[GIVEN RECORDS]
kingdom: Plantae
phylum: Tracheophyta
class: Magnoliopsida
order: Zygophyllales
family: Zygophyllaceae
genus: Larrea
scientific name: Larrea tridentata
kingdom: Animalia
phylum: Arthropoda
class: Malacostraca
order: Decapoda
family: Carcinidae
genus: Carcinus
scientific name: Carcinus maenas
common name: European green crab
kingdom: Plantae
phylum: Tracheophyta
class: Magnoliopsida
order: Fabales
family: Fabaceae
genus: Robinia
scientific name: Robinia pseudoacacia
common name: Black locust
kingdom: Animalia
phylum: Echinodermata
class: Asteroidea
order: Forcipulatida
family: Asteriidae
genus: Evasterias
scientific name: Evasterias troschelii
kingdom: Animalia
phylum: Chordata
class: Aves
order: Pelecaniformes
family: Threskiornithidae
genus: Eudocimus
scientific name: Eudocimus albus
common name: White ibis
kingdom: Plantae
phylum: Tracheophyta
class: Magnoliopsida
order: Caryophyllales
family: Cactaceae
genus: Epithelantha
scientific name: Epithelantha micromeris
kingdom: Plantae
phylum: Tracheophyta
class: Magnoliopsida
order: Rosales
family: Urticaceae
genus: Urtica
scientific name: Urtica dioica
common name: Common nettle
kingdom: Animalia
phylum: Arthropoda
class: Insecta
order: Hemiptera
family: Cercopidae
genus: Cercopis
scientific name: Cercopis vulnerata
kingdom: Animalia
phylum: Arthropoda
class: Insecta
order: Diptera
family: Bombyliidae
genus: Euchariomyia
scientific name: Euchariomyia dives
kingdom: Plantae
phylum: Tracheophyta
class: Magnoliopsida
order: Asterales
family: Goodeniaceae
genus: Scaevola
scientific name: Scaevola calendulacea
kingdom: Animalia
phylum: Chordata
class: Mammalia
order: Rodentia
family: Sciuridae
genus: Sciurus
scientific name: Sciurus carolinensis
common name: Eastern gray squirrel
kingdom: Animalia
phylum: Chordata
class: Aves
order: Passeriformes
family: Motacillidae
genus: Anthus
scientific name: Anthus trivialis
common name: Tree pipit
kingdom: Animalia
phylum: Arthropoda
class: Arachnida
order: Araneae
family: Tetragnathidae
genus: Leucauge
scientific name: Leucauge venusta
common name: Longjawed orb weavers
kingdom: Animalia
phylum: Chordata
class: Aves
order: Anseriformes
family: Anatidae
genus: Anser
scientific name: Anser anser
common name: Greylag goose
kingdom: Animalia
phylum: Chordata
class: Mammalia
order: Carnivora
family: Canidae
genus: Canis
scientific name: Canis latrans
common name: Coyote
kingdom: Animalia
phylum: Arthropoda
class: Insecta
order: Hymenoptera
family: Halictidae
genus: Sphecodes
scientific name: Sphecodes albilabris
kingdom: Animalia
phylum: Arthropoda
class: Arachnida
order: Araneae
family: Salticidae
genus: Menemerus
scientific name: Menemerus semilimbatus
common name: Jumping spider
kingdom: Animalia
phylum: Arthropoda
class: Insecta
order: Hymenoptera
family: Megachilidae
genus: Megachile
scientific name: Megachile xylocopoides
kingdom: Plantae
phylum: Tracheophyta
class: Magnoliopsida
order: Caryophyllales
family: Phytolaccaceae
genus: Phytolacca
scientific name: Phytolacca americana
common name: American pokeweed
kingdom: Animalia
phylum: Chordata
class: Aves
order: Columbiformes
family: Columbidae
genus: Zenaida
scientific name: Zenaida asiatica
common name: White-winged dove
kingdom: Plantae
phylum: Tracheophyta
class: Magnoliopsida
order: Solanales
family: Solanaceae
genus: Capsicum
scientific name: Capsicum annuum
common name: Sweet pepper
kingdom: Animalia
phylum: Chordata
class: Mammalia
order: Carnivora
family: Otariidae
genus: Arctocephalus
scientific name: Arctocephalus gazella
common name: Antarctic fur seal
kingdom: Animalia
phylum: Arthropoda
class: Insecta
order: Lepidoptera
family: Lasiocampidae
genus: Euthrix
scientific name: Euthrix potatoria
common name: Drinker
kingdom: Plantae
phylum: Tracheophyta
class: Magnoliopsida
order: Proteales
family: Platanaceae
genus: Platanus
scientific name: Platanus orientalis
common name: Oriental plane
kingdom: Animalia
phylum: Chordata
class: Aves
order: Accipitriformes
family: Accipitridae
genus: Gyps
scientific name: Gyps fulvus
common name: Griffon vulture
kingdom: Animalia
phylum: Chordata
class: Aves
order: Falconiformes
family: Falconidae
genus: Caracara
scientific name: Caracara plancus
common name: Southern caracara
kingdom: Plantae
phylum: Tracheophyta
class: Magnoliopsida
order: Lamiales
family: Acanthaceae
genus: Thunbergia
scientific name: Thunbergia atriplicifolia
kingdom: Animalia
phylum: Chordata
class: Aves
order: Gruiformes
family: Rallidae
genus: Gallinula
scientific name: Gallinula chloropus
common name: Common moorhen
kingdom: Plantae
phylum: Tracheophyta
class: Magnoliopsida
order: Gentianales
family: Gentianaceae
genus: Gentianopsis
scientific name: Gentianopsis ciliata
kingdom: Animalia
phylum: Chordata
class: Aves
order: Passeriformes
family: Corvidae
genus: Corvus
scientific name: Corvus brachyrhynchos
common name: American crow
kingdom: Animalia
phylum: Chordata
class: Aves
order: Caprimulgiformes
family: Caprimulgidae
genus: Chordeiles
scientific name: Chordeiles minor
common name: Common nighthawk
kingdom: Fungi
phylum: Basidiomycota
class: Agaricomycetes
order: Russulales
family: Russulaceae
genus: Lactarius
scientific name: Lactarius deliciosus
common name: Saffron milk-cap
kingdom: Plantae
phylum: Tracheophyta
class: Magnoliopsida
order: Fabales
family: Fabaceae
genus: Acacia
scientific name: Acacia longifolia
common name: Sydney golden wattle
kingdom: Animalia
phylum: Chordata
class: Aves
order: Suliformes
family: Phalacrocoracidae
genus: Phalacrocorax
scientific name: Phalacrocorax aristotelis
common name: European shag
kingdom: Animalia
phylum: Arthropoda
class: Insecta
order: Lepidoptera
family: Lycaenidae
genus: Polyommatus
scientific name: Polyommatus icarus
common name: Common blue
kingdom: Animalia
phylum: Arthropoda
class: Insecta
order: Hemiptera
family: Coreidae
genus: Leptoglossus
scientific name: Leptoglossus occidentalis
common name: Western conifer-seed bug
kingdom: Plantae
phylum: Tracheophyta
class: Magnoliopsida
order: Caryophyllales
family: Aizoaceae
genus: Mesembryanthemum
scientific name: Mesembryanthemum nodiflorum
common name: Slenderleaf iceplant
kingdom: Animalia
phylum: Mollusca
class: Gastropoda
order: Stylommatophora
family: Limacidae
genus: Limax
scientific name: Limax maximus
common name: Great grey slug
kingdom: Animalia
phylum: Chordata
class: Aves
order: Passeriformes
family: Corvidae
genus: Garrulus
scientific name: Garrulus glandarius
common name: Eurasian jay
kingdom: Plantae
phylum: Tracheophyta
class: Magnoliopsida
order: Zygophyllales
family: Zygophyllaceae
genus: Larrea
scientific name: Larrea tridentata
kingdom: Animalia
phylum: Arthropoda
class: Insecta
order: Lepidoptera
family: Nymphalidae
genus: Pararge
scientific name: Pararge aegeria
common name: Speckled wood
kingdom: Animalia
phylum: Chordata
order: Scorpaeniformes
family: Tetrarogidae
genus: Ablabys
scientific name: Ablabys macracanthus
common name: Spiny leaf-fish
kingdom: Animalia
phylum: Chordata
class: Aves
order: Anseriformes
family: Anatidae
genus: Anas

[INSTRUCTIONS FOR THE TASK] Edit all the records so that every "scientific name" becomes "binomial name", and leave everything else the same.

[SOLUTION TO THE PROBLEM]
kingdom: Plantae
phylum: Tracheophyta
class: Magnoliopsida
order: Zygophyllales
family: Zygophyllaceae
genus: Larrea
binomial name: Larrea tridentata
kingdom: Animalia
phylum: Arthropoda
class: Malacostraca
order: Decapoda
family: Carcinidae
genus: Carcinus
binomial name: Carcinus maenas
common name: European green crab
kingdom: Plantae
phylum: Tracheophyta
class: Magnoliopsida
order: Fabales
family: Fabaceae
genus: Robinia
binomial name: Robinia pseudoacacia
common name: Black locust
kingdom: Animalia
phylum: Echinodermata
class: Asteroidea
order: Forcipulatida
family: Asteriidae
genus: Evasterias
binomial name: Evasterias troschelii
kingdom: Animalia
phylum: Chordata
class: Aves
order: Pelecaniformes
family: Threskiornithidae
genus: Eudocimus
binomial name: Eudocimus albus
common name: White ibis
kingdom: Plantae
phylum: Tracheophyta
class: Magnoliopsida
order: Caryophyllales
family: Cactaceae
genus: Epithelantha
binomial name: Epithelantha micromeris
kingdom: Plantae
phylum: Tracheophyta
class: Magnoliopsida
order: Rosales
family: Urticaceae
genus: Urtica
binomial name: Urtica dioica
common name: Common nettle
kingdom: Animalia
phylum: Arthropoda
class: Insecta
order: Hemiptera
family: Cercopidae
genus: Cercopis
binomial name: Cercopis vulnerata
kingdom: Animalia
phylum: Arthropoda
class: Insecta
order: Diptera
family: Bombyliidae
genus: Euchariomyia
binomial name: Euchariomyia dives
kingdom: Plantae
phylum: Tracheophyta
class: Magnoliopsida
order: Asterales
family: Goodeniaceae
genus: Scaevola
binomial name: Scaevola calendulacea
kingdom: Animalia
phylum: Chordata
class: Mammalia
order: Rodentia
family: Sciuridae
genus: Sciurus
binomial name: Sciurus carolinensis
common name: Eastern gray squirrel
kingdom: Animalia
phylum: Chordata
class: Aves
order: Passeriformes
family: Motacillidae
genus: Anthus
binomial name: Anthus trivialis
common name: Tree pipit
kingdom: Animalia
phylum: Arthropoda
class: Arachnida
order: Araneae
family: Tetragnathidae
genus: Leucauge
binomial name: Leucauge venusta
common name: Longjawed orb weavers
kingdom: Animalia
phylum: Chordata
class: Aves
order: Anseriformes
family: Anatidae
genus: Anser
binomial name: Anser anser
common name: Greylag goose
kingdom: Animalia
phylum: Chordata
class: Mammalia
order: Carnivora
family: Canidae
genus: Canis
binomial name: Canis latrans
common name: Coyote
kingdom: Animalia
phylum: Arthropoda
class: Insecta
order: Hymenoptera
family: Halictidae
genus: Sphecodes
binomial name: Sphecodes albilabris
kingdom: Animalia
phylum: Arthropoda
class: Arachnida
order: Araneae
family: Salticidae
genus: Menemerus
binomial name: Menemerus semilimbatus
common name: Jumping spider
kingdom: Animalia
phylum: Arthropoda
class: Insecta
order: Hymenoptera
family: Megachilidae
genus: Megachile
binomial name: Megachile xylocopoides
kingdom: Plantae
phylum: Tracheophyta
class: Magnoliopsida
order: Caryophyllales
family: Phytolaccaceae
genus: Phytolacca
binomial name: Phytolacca americana
common name: American pokeweed
kingdom: Animalia
phylum: Chordata
class: Aves
order: Columbiformes
family: Columbidae
genus: Zenaida
binomial name: Zenaida asiatica
common name: White-winged dove
kingdom: Plantae
phylum: Tracheophyta
class: Magnoliopsida
order: Solanales
family: Solanaceae
genus: Capsicum
binomial name: Capsicum annuum
common name: Sweet pepper
kingdom: Animalia
phylum: Chordata
class: Mammalia
order: Carnivora
family: Otariidae
genus: Arctocephalus
binomial name: Arctocephalus gazella
common name: Antarctic fur seal
kingdom: Animalia
phylum: Arthropoda
class: Insecta
order: Lepidoptera
family: Lasiocampidae
genus: Euthrix
binomial name: Euthrix potatoria
common name: Drinker
kingdom: Plantae
phylum: Tracheophyta
class: Magnoliopsida
order: Proteales
family: Platanaceae
genus: Platanus
binomial name: Platanus orientalis
common name: Oriental plane
kingdom: Animalia
phylum: Chordata
class: Aves
order: Accipitriformes
family: Accipitridae
genus: Gyps
binomial name: Gyps fulvus
common name: Griffon vulture
kingdom: Animalia
phylum: Chordata
class: Aves
order: Falconiformes
family: Falconidae
genus: Caracara
binomial name: Caracara plancus
common name: Southern caracara
kingdom: Plantae
phylum: Tracheophyta
class: Magnoliopsida
order: Lamiales
family: Acanthaceae
genus: Thunbergia
binomial name: Thunbergia atriplicifolia
kingdom: Animalia
phylum: Chordata
class: Aves
order: Gruiformes
family: Rallidae
genus: Gallinula
binomial name: Gallinula chloropus
common name: Common moorhen
kingdom: Plantae
phylum: Tracheophyta
class: Magnoliopsida
order: Gentianales
family: Gentianaceae
genus: Gentianopsis
binomial name: Gentianopsis ciliata
kingdom: Animalia
phylum: Chordata
class: Aves
order: Passeriformes
family: Corvidae
genus: Corvus
binomial name: Corvus brachyrhynchos
common name: American crow
kingdom: Animalia
phylum: Chordata
class: Aves
order: Caprimulgiformes
family: Caprimulgidae
genus: Chordeiles
binomial name: Chordeiles minor
common name: Common nighthawk
kingdom: Fungi
phylum: Basidiomycota
class: Agaricomycetes
order: Russulales
family: Russulaceae
genus: Lactarius
binomial name: Lactarius deliciosus
common name: Saffron milk-cap
kingdom: Plantae
phylum: Tracheophyta
class: Magnoliopsida
order: Fabales
family: Fabaceae
genus: Acacia
binomial name: Acacia longifolia
common name: Sydney golden wattle
kingdom: Animalia
phylum: Chordata
class: Aves
order: Suliformes
family: Phalacrocoracidae
genus: Phalacrocorax
binomial name: Phalacrocorax aristotelis
common name: European shag
kingdom: Animalia
phylum: Arthropoda
class: Insecta
order: Lepidoptera
family: Lycaenidae
genus: Polyommatus
binomial name: Polyommatus icarus
common name: Common blue
kingdom: Animalia
phylum: Arthropoda
class: Insecta
order: Hemiptera
family: Coreidae
genus: Leptoglossus
binomial name: Leptoglossus occidentalis
common name: Western conifer-seed bug
kingdom: Plantae
phylum: Tracheophyta
class: Magnoliopsida
order: Caryophyllales
family: Aizoaceae
genus: Mesembryanthemum
binomial name: Mesembryanthemum nodiflorum
common name: Slenderleaf iceplant
kingdom: Animalia
phylum: Mollusca
class: Gastropoda
order: Stylommatophora
family: Limacidae
genus: Limax
binomial name: Limax maximus
common name: Great grey slug
kingdom: Animalia
phylum: Chordata
class: Aves
order: Passeriformes
family: Corvidae
genus: Garrulus
binomial name: Garrulus glandarius
common name: Eurasian jay
kingdom: Plantae
phylum: Tracheophyta
class: Magnoliopsida
order: Zygophyllales
family: Zygophyllaceae
genus: Larrea
binomial name: Larrea tridentata
kingdom: Animalia
phylum: Arthropoda
class: Insecta
order: Lepidoptera
family: Nymphalidae
genus: Pararge
binomial name: Pararge aegeria
common name: Speckled wood
kingdom: Animalia
phylum: Chordata
order: Scorpaeniformes
family: Tetrarogidae
genus: Ablabys
binomial name: Ablabys macracanthus
common name: Spiny leaf-fish
kingdom: Animalia
phylum: Chordata
class: Aves
order: Anseriformes
family: Anatidae
genus: Anas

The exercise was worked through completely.